Steeler opened his mouth again, every shade of pain imaginable swimming through his eyes. “There was—”
“No reason!” I shouted, and now I was the one taking steps forward despite my better judgment, filling the sliver of moonlight with the darkest, most quivering part of me.
“You left me!” I shoved against his chest. “You abandoned me.” I shoved again, hating that he wouldn’t budge, also hating that he didn’t try to defend himself.
“You kissed my lips and turned your back on me.” I pummeled the heel of my palms against his chest again and again, wanting so viciously to shove him to the ground the way he’d shoved me to the ground and left me there to rot.
“You told me you loved me and then walked away. You—”
“It was to keep you safe!” he cut in, finally grabbing my wrists. Holding them back. “Everything I do is to keep you safe, Rayna!”
A shriek snapped out of me. “Stop CALLING me that!”
“No! I will not stop! I will not call you by your surname anymore as if you mean nothing to me when you mean everything to me!” Steeler tightened his grip on my wrists.
“I don’t care if you hate me for the rest of your life, Rayna, I don’t care if you never forgive me, I don’t care if my heart wants to fucking die whenever I look into your eyes and see the reflection of the monster I’ve become. ”
I stopped struggling for just a moment as his own eyes shimmered with a reflection of its own: my face, looking up at him.

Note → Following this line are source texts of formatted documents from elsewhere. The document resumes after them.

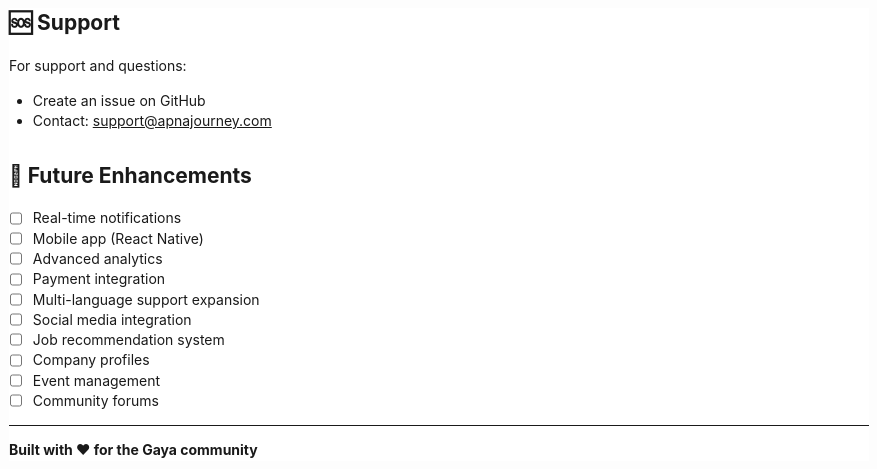 ## 🆘 Support

For support and questions:
- Create an issue on GitHub
- Contact: support@apnajourney.com

## 🎯 Future Enhancements

- [ ] Real-time notifications
- [ ] Mobile app (React Native)
- [ ] Advanced analytics
- [ ] Payment integration
- [ ] Multi-language support expansion
- [ ] Social media integration
- [ ] Job recommendation system
- [ ] Company profiles
- [ ] Event management
- [ ] Community forums

---

**Built with ❤️ for the Gaya community**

Me, and only me, like a pale imitation in dark water.
“I don’t care,” Steeler continued, “because I cared with Mattheus. I cared what he thought of me. I cared that he’d be mad at me for not passing him the damn bottle, so you know what I did, Rayna?
I passed him the damn bottle. I did that.
I gave him what he wanted, and he is dead because of me. And I will never get him back.”
He stood there, panting so raggedly I wanted to patch up the holes that had obviously punctured him in every place that mattered.
Instead, I simply dragged in a deep breath of my own.
“How were you keeping me safe by leaving me here? The dome—”
“—might not have killed you, no,” he said on a shuttering exhale. “But every tattooed faerie on that ship is oath-bound to kill Dyonisia Reeve upon sight—or anyone who belongs to her by blood.”
I shook my head. “I don’t belong to Dyonisia, Steeler.
” And maybe that made him flinch, to hear his surname still coming from my mouth, but I ignored the twinge of guilt beneath all the layers of rage and sorrow I’d become.
“Just because she gave me orders and a sheath doesn’t mean I belong to her. ”
Steeler slid his hold on my wrists down to my elbows, as if to steady me during what he had to say next.
“Under Sorronian law, it would if she was your mother.”